Official repository of the paper Structural Networks for Brain Age Prediction, accepted to MIDL 2022 Conference.

Abstract

Biological networks have gained considerable attention within the Deep Learning community because of the promising framework of Graph Neural Networks (GNN), neural models that operate in complex networks. In the context of neuroimaging, GNNs have successfully been employed for functional MRI processing but their application to ROI-level structural MRI (sMRI) remains mostly unexplored. In this work we analyze the implementation of these geometric models with sMRI by building graphs of ROIs (ROI graphs) using tools from Graph Signal Processing literature and evaluate their performance in a downstream supervised task, age prediction. We first make a qualitative and quantitative comparison of the resulting networks obtained with common graph topology learning strategies. In a second stage, we train GNN-based models for brain age prediction. Since the order of every ROI graph is exactly the same and each vertex is an entity by itself (a ROI), we evaluate whether including ROI information during message-passing or global pooling operations is beneficial and compare the performance of GNNs against a Fully-Connected Neural Network baseline. The results show that ROI-level information is needed during the global pooling operation in order to achieve competitive results. However, no relevant improvement has been detected when it is incorporated during the message passing. These models achieve a MAE of 4.27 in hold-out test data, which is a performance very similar to the baseline, suggesting that the inductive bias included with the obtained graph connectivity is relevant and useful to reduce the dimensionality of the problem.

Code

Models are implemented in PyTorch and PyTorch Geometric.

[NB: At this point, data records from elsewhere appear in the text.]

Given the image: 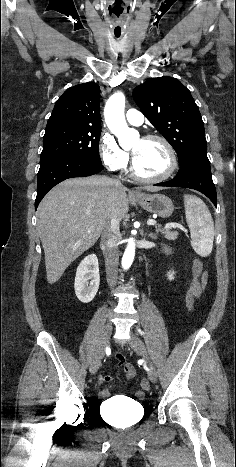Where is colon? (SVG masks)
I'll return each instance as SVG.
<instances>
[{
	"instance_id": "colon-1",
	"label": "colon",
	"mask_w": 236,
	"mask_h": 467,
	"mask_svg": "<svg viewBox=\"0 0 236 467\" xmlns=\"http://www.w3.org/2000/svg\"><path fill=\"white\" fill-rule=\"evenodd\" d=\"M202 273H203V264L199 259H195L194 263H193V279L194 280L198 279L201 276ZM193 304H194V296L191 293H188L187 297H186V305H187L189 310L193 309ZM119 358L123 359L124 356L122 354H119ZM130 374H131V371H130ZM142 386L145 387V388L148 387V383H147L146 380L142 381ZM137 396L139 398H143L144 393L139 391V392H137Z\"/></svg>"
}]
</instances>
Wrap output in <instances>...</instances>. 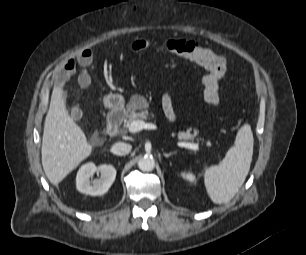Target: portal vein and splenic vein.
<instances>
[{
    "label": "portal vein and splenic vein",
    "mask_w": 306,
    "mask_h": 255,
    "mask_svg": "<svg viewBox=\"0 0 306 255\" xmlns=\"http://www.w3.org/2000/svg\"><path fill=\"white\" fill-rule=\"evenodd\" d=\"M128 131L130 133H136L143 129L148 130H155L157 127L155 124L152 123H145L143 120H135L132 121L130 124L127 125ZM178 147L191 149L193 151L199 150V145L196 143H190V142H177L176 143Z\"/></svg>",
    "instance_id": "obj_1"
}]
</instances>
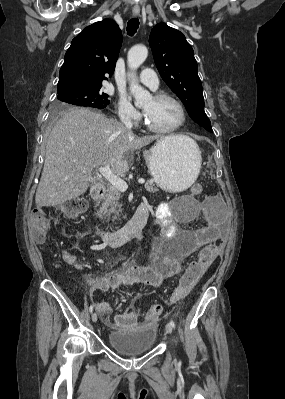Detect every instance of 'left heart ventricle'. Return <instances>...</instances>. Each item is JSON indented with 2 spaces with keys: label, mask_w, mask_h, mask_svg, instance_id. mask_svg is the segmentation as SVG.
Listing matches in <instances>:
<instances>
[{
  "label": "left heart ventricle",
  "mask_w": 285,
  "mask_h": 399,
  "mask_svg": "<svg viewBox=\"0 0 285 399\" xmlns=\"http://www.w3.org/2000/svg\"><path fill=\"white\" fill-rule=\"evenodd\" d=\"M143 109L147 118L159 128H170L180 123L182 113L179 106L172 100H148Z\"/></svg>",
  "instance_id": "1"
}]
</instances>
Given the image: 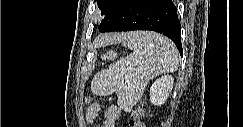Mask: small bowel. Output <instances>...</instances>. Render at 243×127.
<instances>
[{
    "label": "small bowel",
    "instance_id": "1",
    "mask_svg": "<svg viewBox=\"0 0 243 127\" xmlns=\"http://www.w3.org/2000/svg\"><path fill=\"white\" fill-rule=\"evenodd\" d=\"M101 110V105L99 103H93L87 110L86 119L89 123H92L94 119L98 116ZM120 108L116 105H111L105 112L104 127H115L117 121L120 117Z\"/></svg>",
    "mask_w": 243,
    "mask_h": 127
}]
</instances>
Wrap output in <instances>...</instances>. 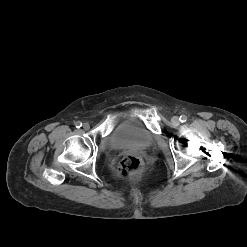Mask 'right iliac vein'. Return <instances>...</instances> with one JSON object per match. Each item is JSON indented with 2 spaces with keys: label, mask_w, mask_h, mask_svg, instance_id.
Returning a JSON list of instances; mask_svg holds the SVG:
<instances>
[{
  "label": "right iliac vein",
  "mask_w": 247,
  "mask_h": 247,
  "mask_svg": "<svg viewBox=\"0 0 247 247\" xmlns=\"http://www.w3.org/2000/svg\"><path fill=\"white\" fill-rule=\"evenodd\" d=\"M83 128H84L85 130H89V128H90L89 123H84V124H83Z\"/></svg>",
  "instance_id": "1"
}]
</instances>
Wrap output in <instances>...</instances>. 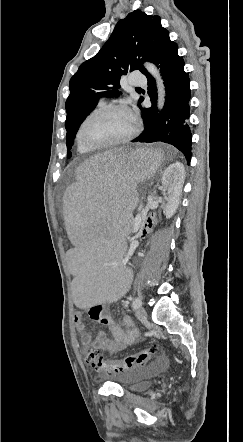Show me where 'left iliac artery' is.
Returning a JSON list of instances; mask_svg holds the SVG:
<instances>
[{"instance_id": "obj_1", "label": "left iliac artery", "mask_w": 243, "mask_h": 442, "mask_svg": "<svg viewBox=\"0 0 243 442\" xmlns=\"http://www.w3.org/2000/svg\"><path fill=\"white\" fill-rule=\"evenodd\" d=\"M141 305H142L141 298H139V297H135V299L133 300V303H132V307H133V309H137V308L140 307Z\"/></svg>"}]
</instances>
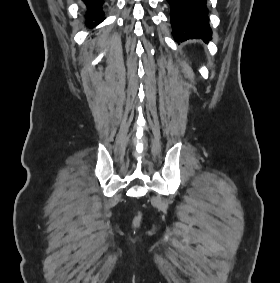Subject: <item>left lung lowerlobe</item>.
I'll use <instances>...</instances> for the list:
<instances>
[{
	"mask_svg": "<svg viewBox=\"0 0 280 283\" xmlns=\"http://www.w3.org/2000/svg\"><path fill=\"white\" fill-rule=\"evenodd\" d=\"M175 41L211 39L206 0H167Z\"/></svg>",
	"mask_w": 280,
	"mask_h": 283,
	"instance_id": "1",
	"label": "left lung lower lobe"
}]
</instances>
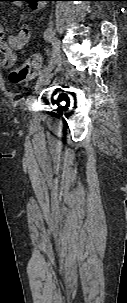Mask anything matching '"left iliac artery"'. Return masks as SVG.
Instances as JSON below:
<instances>
[{
	"label": "left iliac artery",
	"mask_w": 127,
	"mask_h": 303,
	"mask_svg": "<svg viewBox=\"0 0 127 303\" xmlns=\"http://www.w3.org/2000/svg\"><path fill=\"white\" fill-rule=\"evenodd\" d=\"M54 35V31H53V28L52 27H48L44 33V39L48 42L51 41L52 37ZM55 62V56H54V52L52 51V54H51V57H50V60H49V66H52Z\"/></svg>",
	"instance_id": "obj_1"
}]
</instances>
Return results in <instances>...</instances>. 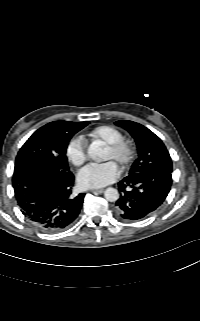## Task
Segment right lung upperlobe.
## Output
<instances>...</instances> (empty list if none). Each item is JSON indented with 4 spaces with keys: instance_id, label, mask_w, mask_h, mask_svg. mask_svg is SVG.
Returning <instances> with one entry per match:
<instances>
[{
    "instance_id": "1",
    "label": "right lung upper lobe",
    "mask_w": 200,
    "mask_h": 321,
    "mask_svg": "<svg viewBox=\"0 0 200 321\" xmlns=\"http://www.w3.org/2000/svg\"><path fill=\"white\" fill-rule=\"evenodd\" d=\"M68 122H70V121H54V122H52V123L55 124V125H65V124H67Z\"/></svg>"
}]
</instances>
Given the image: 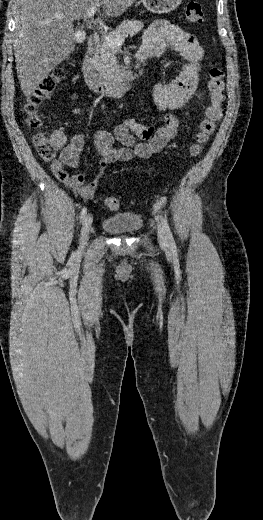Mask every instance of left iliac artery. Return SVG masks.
<instances>
[{
  "label": "left iliac artery",
  "mask_w": 263,
  "mask_h": 520,
  "mask_svg": "<svg viewBox=\"0 0 263 520\" xmlns=\"http://www.w3.org/2000/svg\"><path fill=\"white\" fill-rule=\"evenodd\" d=\"M160 218H161L162 225H163V227H164V229H165V231L167 233L170 245H171L172 248H175L176 244H175L172 232L170 230V227H169V225L167 223V220L162 215H160Z\"/></svg>",
  "instance_id": "1"
}]
</instances>
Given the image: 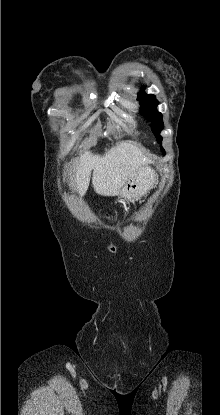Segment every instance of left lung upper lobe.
<instances>
[{"label": "left lung upper lobe", "instance_id": "5c2ea615", "mask_svg": "<svg viewBox=\"0 0 220 415\" xmlns=\"http://www.w3.org/2000/svg\"><path fill=\"white\" fill-rule=\"evenodd\" d=\"M138 100L142 105L140 113L151 122L152 131L157 141L161 143L162 137L160 136V132L163 128V120L162 114L158 112L156 109L158 101L156 100L154 95L145 94L143 91H140L138 93ZM161 150L163 154H165V151L162 147Z\"/></svg>", "mask_w": 220, "mask_h": 415}]
</instances>
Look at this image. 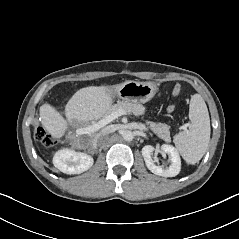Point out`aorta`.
<instances>
[{
  "label": "aorta",
  "instance_id": "1",
  "mask_svg": "<svg viewBox=\"0 0 239 239\" xmlns=\"http://www.w3.org/2000/svg\"><path fill=\"white\" fill-rule=\"evenodd\" d=\"M122 137L125 141H132L134 138L133 132L126 130L122 133Z\"/></svg>",
  "mask_w": 239,
  "mask_h": 239
}]
</instances>
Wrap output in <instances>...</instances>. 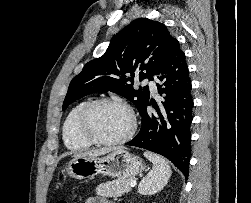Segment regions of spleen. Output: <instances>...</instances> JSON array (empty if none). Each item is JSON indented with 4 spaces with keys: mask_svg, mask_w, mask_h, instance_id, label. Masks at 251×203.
<instances>
[{
    "mask_svg": "<svg viewBox=\"0 0 251 203\" xmlns=\"http://www.w3.org/2000/svg\"><path fill=\"white\" fill-rule=\"evenodd\" d=\"M144 156L152 162L153 167L139 183L138 192L143 195H153L166 186L171 176V168L168 162L158 154L146 151Z\"/></svg>",
    "mask_w": 251,
    "mask_h": 203,
    "instance_id": "obj_1",
    "label": "spleen"
}]
</instances>
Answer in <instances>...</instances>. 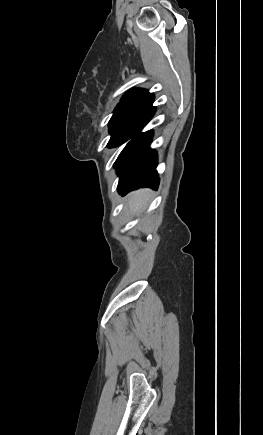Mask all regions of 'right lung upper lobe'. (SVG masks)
Returning <instances> with one entry per match:
<instances>
[{"mask_svg":"<svg viewBox=\"0 0 263 435\" xmlns=\"http://www.w3.org/2000/svg\"><path fill=\"white\" fill-rule=\"evenodd\" d=\"M154 100V95L145 89H132L128 91L117 106L139 105L147 106Z\"/></svg>","mask_w":263,"mask_h":435,"instance_id":"cb5924a9","label":"right lung upper lobe"}]
</instances>
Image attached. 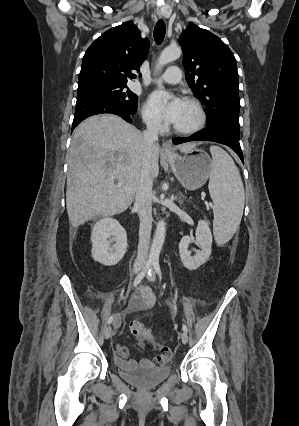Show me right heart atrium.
Wrapping results in <instances>:
<instances>
[{
  "label": "right heart atrium",
  "instance_id": "d8ad5b80",
  "mask_svg": "<svg viewBox=\"0 0 299 426\" xmlns=\"http://www.w3.org/2000/svg\"><path fill=\"white\" fill-rule=\"evenodd\" d=\"M142 116L144 119V122L152 129H159L162 127V124L160 120L154 116L148 107L145 105L142 109Z\"/></svg>",
  "mask_w": 299,
  "mask_h": 426
}]
</instances>
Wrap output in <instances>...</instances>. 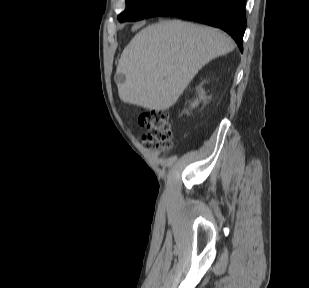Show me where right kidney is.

  • utils.py: contains functions needed to read the data, train and evaluate the models.
  • make_network.py: functions to create association networks given a set of observations (numpy array).
  • modules.py: modules and models that has been employed.
  • train_fcnn.py: script to train and evaluate a FCNN model, for an example of how to run the script, see run_fcnn.py.
  • run_fcnn.py: run train_fcnn.py with given arguments.
  • train_gnn.py: script to train and evaluate a GNN model, for an example of how to run the script, see run_gnn.py
  • run_gnn.py: run train_gnn.py with given arguments.
  • network_topology_inference.ipynb: evaluation of the network topology inference strategies and the effect the sparsity hyperparameter has on the obtained networks. Finally, the approach of group structural differences is exemplified by comparing the networks of APOE carriers vs non-carriers.